■ **What you have to do**: Read through the lines below and copy the ones holding the string "Chính".

■ **Records provided**:
========

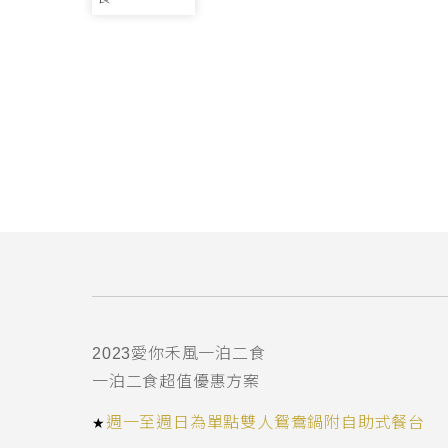
2023
愛你禾風一泊二食
一泊二食超值優惠方案
★
週一至週日為單點雙人鴛鴦鍋附自助式餐台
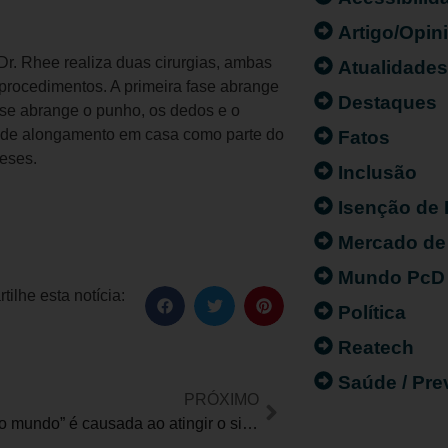
Artigo/Opin
r. Rhee realiza duas cirurgias, ambas
Atualidade
 procedimentos. A primeira fase abrange
Destaques
ase abrange o punho, os dedos e o
os de alongamento em casa como parte do
Fatos
meses.
Inclusão
Isenção de
Mercado de
Mundo PcD
ilhe esta notícia:
Política
Reatech
Saúde / Pr
PRÓXIMO
“Pior dor do mundo” é causada ao atingir o sistema nervoso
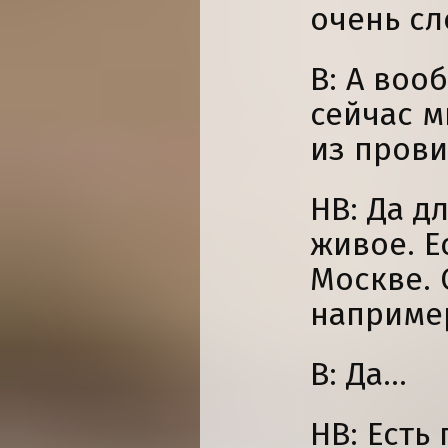
очень сл
В: А воо
сейчас м
из пров
НВ: Да д
живое. Е
Москве. 
например
В: Да...
НВ: Есть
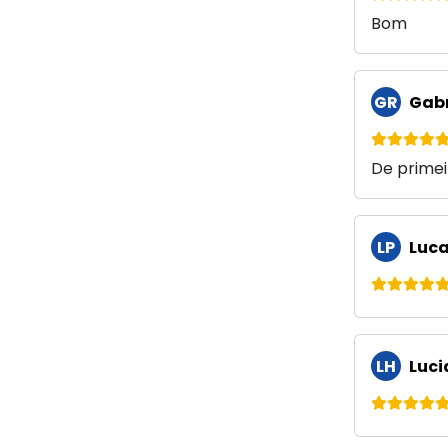
Bom
GR
Gabr
De primei
LP
Luca
LH
Luci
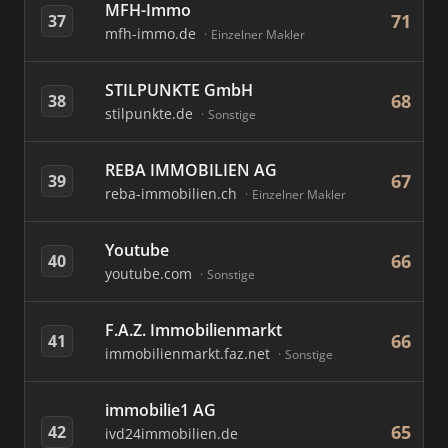
MFH-Immo
71
37
mfh-immo.de
Einzelner Makler
STILPUNKTE GmbH
68
38
stilpunkte.de
Sonstige
REBA IMMOBILIEN AG
67
39
reba-immobilien.ch
Einzelner Makler
Youtube
66
40
youtube.com
Sonstige
F.A.Z. Immobilienmarkt
66
41
immobilienmarkt.faz.net
Sonstige
immobilie1 AG
65
42
ivd24immobilien.de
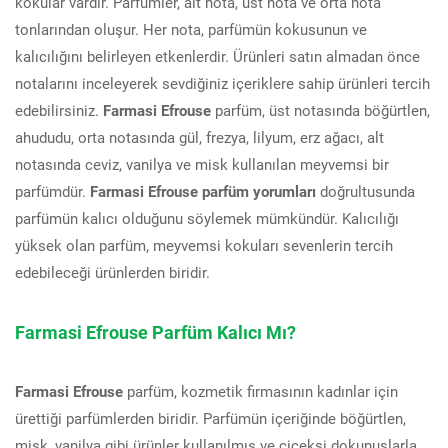
kokular vardır. Parfümler, alt nota, üst nota ve orta nota
tonlarından oluşur. Her nota, parfümün kokusunun ve
kalıcılığını belirleyen etkenlerdir. Ürünleri satın almadan önce
notalarını inceleyerek sevdiğiniz içeriklere sahip ürünleri tercih
edebilirsiniz.
Farmasi Efrouse
parfüm, üst notasında böğürtlen,
ahududu, orta notasında gül, frezya, lilyum, erz ağacı, alt
notasında ceviz, vanilya ve misk kullanılan meyvemsi bir
parfümdür.
Farmasi Efrouse parfüm yorumları
doğrultusunda
parfümün kalıcı olduğunu söylemek mümkündür. Kalıcılığı
yüksek olan parfüm, meyvemsi kokuları sevenlerin tercih
edebileceği ürünlerden biridir.
Farmasi Efrouse Parfüm Kalıcı Mı?
Farmasi Efrouse
parfüm, kozmetik firmasının kadınlar için
ürettiği parfümlerden biridir. Parfümün içeriğinde böğürtlen,
misk, vanilya gibi ürünler kullanılmış ve çiçeksi dokunuşlarla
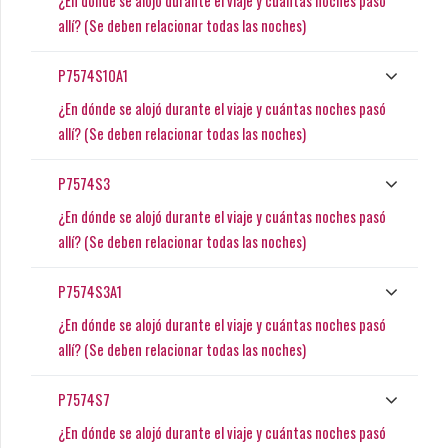
¿En dónde se alojó durante el viaje y cuántas noches pasó
allí? (Se deben relacionar todas las noches)
P7574S10A1
¿En dónde se alojó durante el viaje y cuántas noches pasó
allí? (Se deben relacionar todas las noches)
P7574S3
¿En dónde se alojó durante el viaje y cuántas noches pasó
allí? (Se deben relacionar todas las noches)
P7574S3A1
¿En dónde se alojó durante el viaje y cuántas noches pasó
allí? (Se deben relacionar todas las noches)
P7574S7
¿En dónde se alojó durante el viaje y cuántas noches pasó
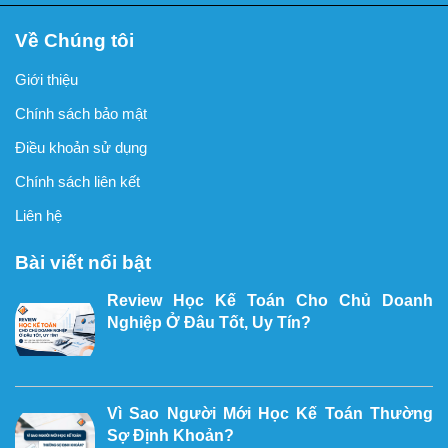
Về Chúng tôi
Giới thiệu
Chính sách bảo mật
Điều khoản sử dụng
Chính sách liên kết
Liên hệ
Bài viết nổi bật
Review Học Kế Toán Cho Chủ Doanh
Nghiệp Ở Đâu Tốt, Uy Tín?
Vì Sao Người Mới Học Kế Toán Thường
Sợ Định Khoản?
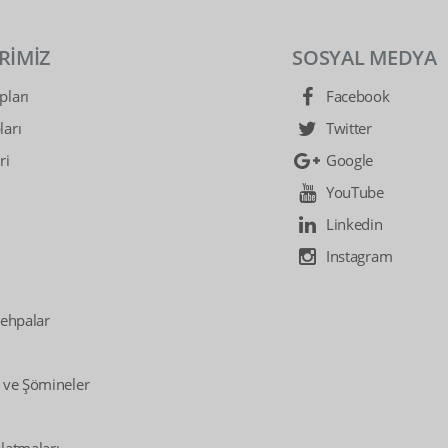
RİMİZ
SOSYAL MEDYA
ları
Facebook
arı
Twitter
ri
Google
YouTube
Linkedin
Instagram
Sehpalar
 ve Şömineler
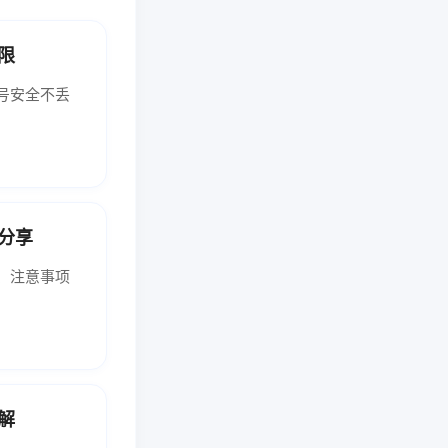
限
号安全不丢
分享
、注意事项
解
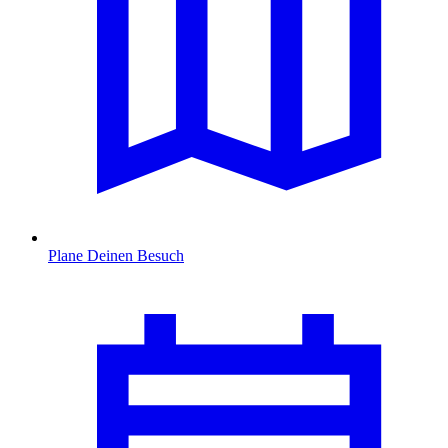
Plane Deinen Besuch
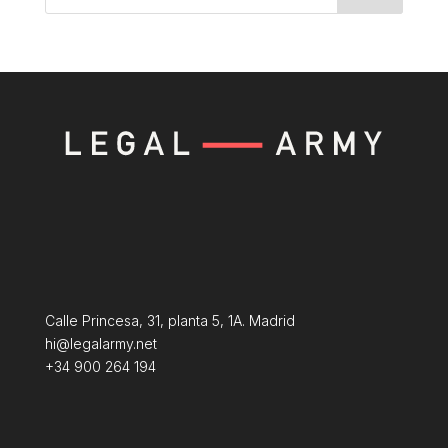
Calle Princesa, 31, planta 5, 1A. Madrid
hi@legalarmy.net
+34 900 264 194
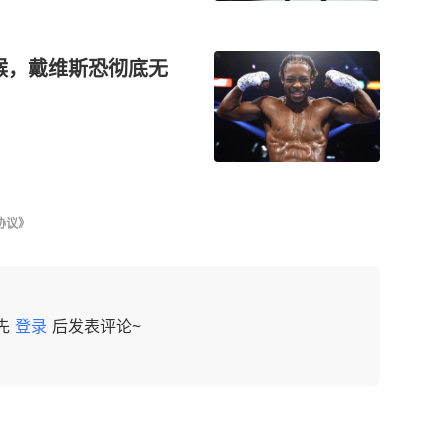
猴，戴维斯恐彻底无
协议》
先
登录
后发表评论~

========

■ **Task result**:
Chính sách bảo mật
Chính sách liên kết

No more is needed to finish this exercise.